## RECORDS PROVIDED
= = = =

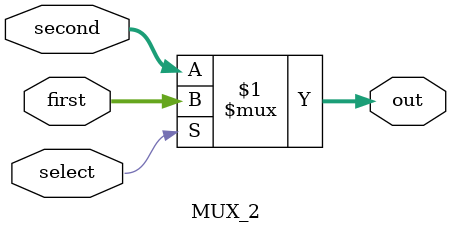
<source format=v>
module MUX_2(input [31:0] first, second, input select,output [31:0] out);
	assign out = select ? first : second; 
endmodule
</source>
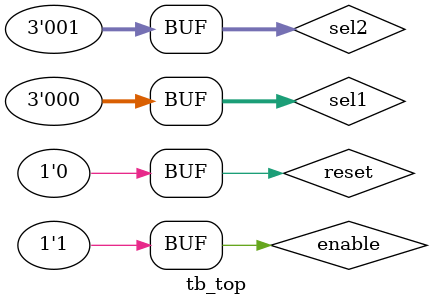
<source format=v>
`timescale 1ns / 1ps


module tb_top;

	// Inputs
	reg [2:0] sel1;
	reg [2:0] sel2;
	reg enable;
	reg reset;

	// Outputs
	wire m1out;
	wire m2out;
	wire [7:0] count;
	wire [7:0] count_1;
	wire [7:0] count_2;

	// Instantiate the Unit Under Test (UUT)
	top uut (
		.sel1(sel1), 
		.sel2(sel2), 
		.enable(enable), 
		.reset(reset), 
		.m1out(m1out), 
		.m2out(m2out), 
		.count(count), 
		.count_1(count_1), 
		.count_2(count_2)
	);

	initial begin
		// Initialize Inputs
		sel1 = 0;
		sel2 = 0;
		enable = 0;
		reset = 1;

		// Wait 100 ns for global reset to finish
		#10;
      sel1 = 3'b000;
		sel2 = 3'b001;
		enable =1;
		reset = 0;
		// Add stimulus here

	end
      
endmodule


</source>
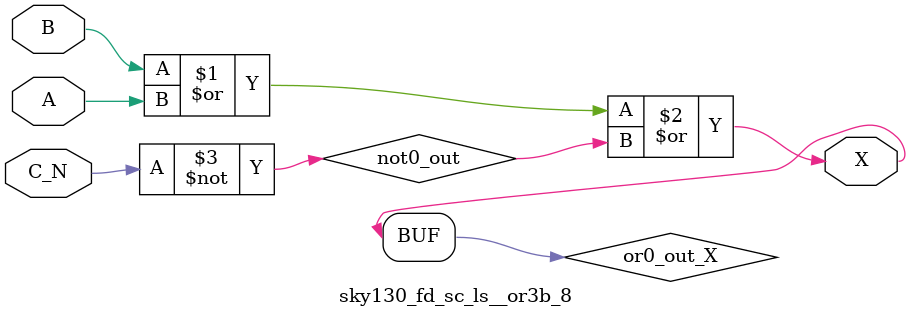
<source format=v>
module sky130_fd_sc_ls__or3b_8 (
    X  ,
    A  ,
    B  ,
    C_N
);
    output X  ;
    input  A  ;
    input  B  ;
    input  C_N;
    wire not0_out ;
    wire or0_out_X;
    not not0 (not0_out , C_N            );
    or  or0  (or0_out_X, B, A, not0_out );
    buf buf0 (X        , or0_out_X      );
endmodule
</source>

= = = =

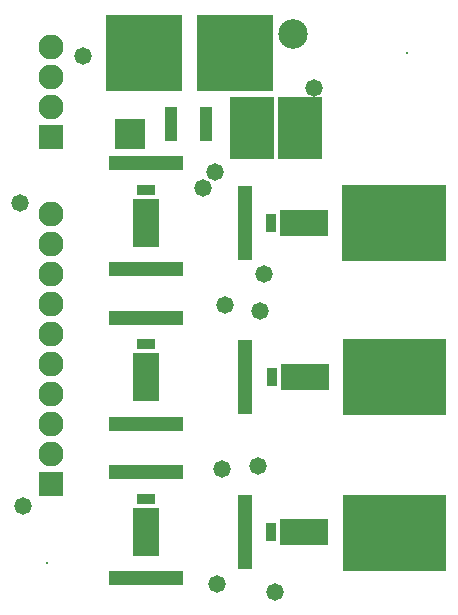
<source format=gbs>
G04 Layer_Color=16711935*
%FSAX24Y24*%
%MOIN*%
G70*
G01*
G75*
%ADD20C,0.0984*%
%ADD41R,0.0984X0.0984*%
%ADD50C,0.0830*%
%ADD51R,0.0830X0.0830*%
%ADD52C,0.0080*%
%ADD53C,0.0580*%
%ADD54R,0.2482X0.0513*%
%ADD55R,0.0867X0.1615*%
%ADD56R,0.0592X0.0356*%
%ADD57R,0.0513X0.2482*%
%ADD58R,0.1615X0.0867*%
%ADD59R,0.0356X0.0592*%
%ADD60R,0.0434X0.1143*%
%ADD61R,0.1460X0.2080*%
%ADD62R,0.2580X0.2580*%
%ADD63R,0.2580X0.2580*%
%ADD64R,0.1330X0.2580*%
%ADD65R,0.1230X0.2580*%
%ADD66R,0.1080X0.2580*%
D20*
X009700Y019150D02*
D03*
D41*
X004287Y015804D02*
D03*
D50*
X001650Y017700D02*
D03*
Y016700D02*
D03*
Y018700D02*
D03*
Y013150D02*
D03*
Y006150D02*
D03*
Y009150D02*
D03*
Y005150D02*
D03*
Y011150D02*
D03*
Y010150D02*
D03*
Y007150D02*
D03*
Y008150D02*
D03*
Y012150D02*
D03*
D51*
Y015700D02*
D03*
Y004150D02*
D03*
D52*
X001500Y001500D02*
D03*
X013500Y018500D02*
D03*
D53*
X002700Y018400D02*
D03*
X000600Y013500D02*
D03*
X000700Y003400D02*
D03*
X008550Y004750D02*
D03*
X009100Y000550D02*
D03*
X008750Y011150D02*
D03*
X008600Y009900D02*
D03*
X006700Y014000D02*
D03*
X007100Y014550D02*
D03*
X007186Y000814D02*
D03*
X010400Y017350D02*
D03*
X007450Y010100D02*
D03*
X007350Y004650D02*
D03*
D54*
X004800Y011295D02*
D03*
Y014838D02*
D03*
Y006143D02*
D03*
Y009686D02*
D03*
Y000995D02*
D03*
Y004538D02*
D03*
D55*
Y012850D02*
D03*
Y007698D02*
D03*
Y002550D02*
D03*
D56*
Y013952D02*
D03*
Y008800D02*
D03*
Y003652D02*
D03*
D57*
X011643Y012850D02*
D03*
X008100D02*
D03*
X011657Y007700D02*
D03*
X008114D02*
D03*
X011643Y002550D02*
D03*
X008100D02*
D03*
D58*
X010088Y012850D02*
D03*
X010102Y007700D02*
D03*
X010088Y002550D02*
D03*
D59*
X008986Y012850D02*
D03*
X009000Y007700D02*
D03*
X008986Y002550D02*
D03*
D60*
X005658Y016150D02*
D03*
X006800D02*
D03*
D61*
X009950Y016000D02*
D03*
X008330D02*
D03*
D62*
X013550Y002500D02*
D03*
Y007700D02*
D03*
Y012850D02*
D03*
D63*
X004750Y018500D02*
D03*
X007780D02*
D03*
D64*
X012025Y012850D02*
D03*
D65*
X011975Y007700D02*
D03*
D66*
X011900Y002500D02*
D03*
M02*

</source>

= = = =

## JOB
Report each line of the listing above that uses the word "first".

## ANSWER AREA
module MUX_2(input [31:0] first, second, input select,output [31:0] out);
	assign out = select ? first : second; 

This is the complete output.